Gli autori hanno valutato la rappresentazione dell’età nella ricerca diffusa da un’organizzazione scientifica riconosciuta a livello mondiale, la Society for Research on Nicotine and Tobacco. Sono stati identificati in totale 3123 studi, usciti negli anni alterni 2019, 2021 e 2023, il 42% dei quali consentiva la codifica di almeno una fascia di età. L’analisi dimostra quanto sostenuto dagli autori, L’86% degli studi includeva i giovani, il 32% includeva gli adulti di mezza età e l’11% includeva gli adulti più anziani. Al contrario, oltre la metà degli studi escludeva adulti di mezza età e anziani rispetto al 6% che escludeva i giovani. I ricercatori hanno poi ulteriormente ristretto l’analisi a 970 studi che riportavano l’età in modo più completo. Di questi il 70,8% includeva solo giovani, mentre solo il 2,2% e lo 0,5% si concentravano rispettivamente esclusivamente su adulti di mezza età o anziani. L’età media dei partecipanti nei 347 studi che riportavano valori medi era di 35 anni. Tuttavia, quando gli studi riportavano un intervallo di età massimo, il 74,8% (395 su 528) escludeva le persone di età pari o superiore a 35 anni.
Secondo gli autori, questi risultati evidenziano degli aspetti critici nella ricerca e dimostrano una tendenza preoccupante. “Gli anziani – scrivono – non solo sono sottorappresentati, ma sono spesso esclusi del tutto. Inoltre, abbiamo identificato una significativa sottorappresentazione degli adulti di mezza età, un gruppo spesso associato alla più alta probabilità di fumare tabacco”. I motivi di questa omissione, secondo gli autori, sono molteplici. Prima di tutto la persistenza di un pregiudizio nella ricerca biomedica verso gli anziani. Poi la riluttanza dei ricercatori a studiare popolazioni che magari hanno fumato per decenni e possono presentare diverse malattie e seguire più terapie. Infine la forte influenza, almeno negli Stati Uniti, di organizzazioni a tutela dei giovani come Campaign for Tobacco Free Kids e Parents Against Vaping.
L’esclusione degli adulti e degli anziani dalla ricerca, però, non è solo “eticamente ingiustificabile”, come scrivono gli autori, ma porta anche fuori strada. Molte delle politiche intraprese contro il fumo (prezzi, divieto di pubblicità, campagne informative), non hanno avuto effetto sui più anziani.
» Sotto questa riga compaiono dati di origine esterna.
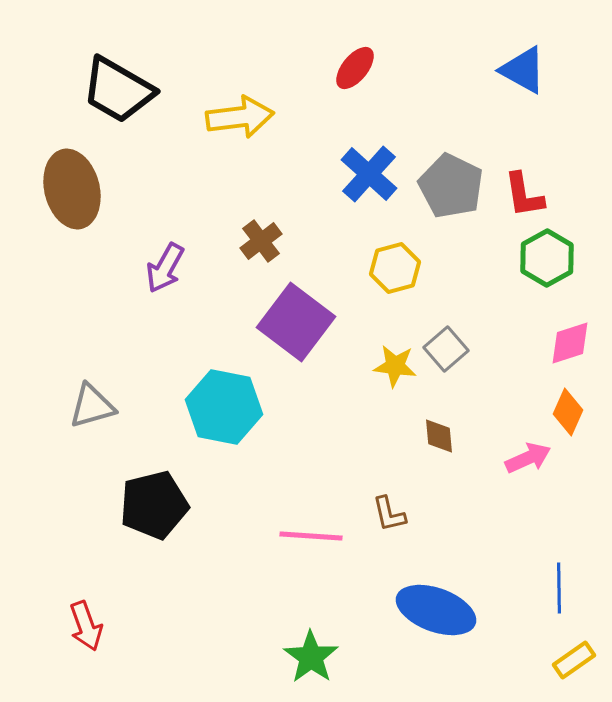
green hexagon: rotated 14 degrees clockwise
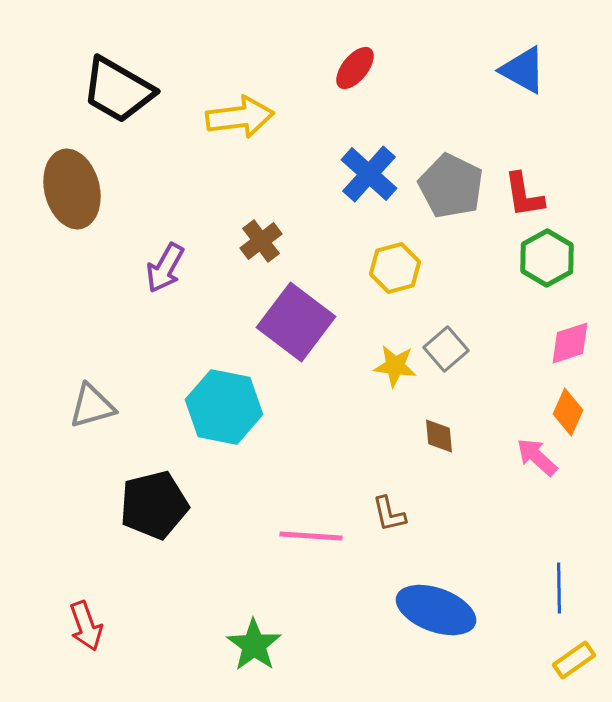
pink arrow: moved 9 px right, 1 px up; rotated 114 degrees counterclockwise
green star: moved 57 px left, 12 px up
Soprattutto, si sottovalutano quegli strumenti di riduzione del danno, sigaretta elettronica in primis, che sono pensati proprio per aiutare i fumatori più restii a smettere. “Gli effetti di politiche nuove e in evoluzione relative alle restrizioni sui gusti e all’accesso alle sigarette elettroniche – si legge nello studio – potrebbero variare anche in base all’età”, cioè essere efficaci per i giovani ma controproducenti per i più adulti.
Insomma, alla luce dei risultati di questo studio e della crescita della popolazione anziana, c’è bisogno di un cambiamento di paradigma nella ricerca su tabacco e nicotina. “Ampliare la ricerca sulla nicotina e sul tabacco per affrontare l’intero arco di vita, piuttosto che concentrarsi prevalentemente su fasce di età più giovani – concludono gli autori – è essenziale per ridurre il peso delle malattie correlate al tabacco tra le popolazioni più anziane e promuovere una società più sana ed equa”.